12      Sappington argues that he was prejudiced at sentencing because trial counsel did not offer the sleep disorder as a mitigating factor.  Sentencing is within the circuit court’s discretion.  See State v. Rodgers, 203 Wis. 2d 83, 93, 552 N.W.2d 123 (Ct. App. 1996).  The same judge presided at sentencing and at the postconviction motion hearing.  Postconviction, that judge rejected Sappington’s defense theory and deemed it another attempt to evade responsibility for his conduct.  We fail to see how the judge would have been swayed by this expert opinion had it been presented at sentencing.  Therefore, Sappington was not prejudiced by trial counsel’s failure to do so. 

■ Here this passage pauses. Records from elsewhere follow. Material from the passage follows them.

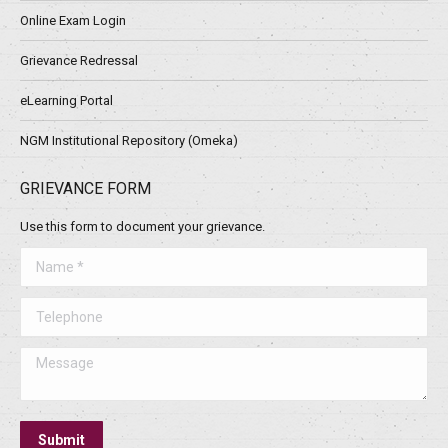
Online Exam Login
Grievance Redressal
eLearning Portal
NGM Institutional Repository (Omeka)
GRIEVANCE FORM
Use this form to document your grievance.
Name *
Telephone
Message
Submit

13      Sappington argues that the circuit court should have permitted him to be tested at a sleep disorder clinic.  The court declined to permit additional testing because it found the sleep disorder expert’s opinion highly speculative and questionable.  The court also expressed a concern that further psychological testing was not appropriate because Sappington was evaluated before sentencing.  As the court found, none of the previous mental health evaluators noted a sleep disorder.  The court had a reasonable basis for rejecting this defense and declining to permit testing at a clinic.  Cf. State v. O’Brien, 223 Wis. 2d 303, 322, 588 N.W.2d 8 (1999) (criminal defendant may have postconviction discovery when the sought-after evidence would be consequential to the case and the result of the proceedings would have been different). 

By the Court.—Judgment and order affirmed.

This opinion will not be published.  See Wis. Stat. Rule 809.23(1)(b)5 (1997-98).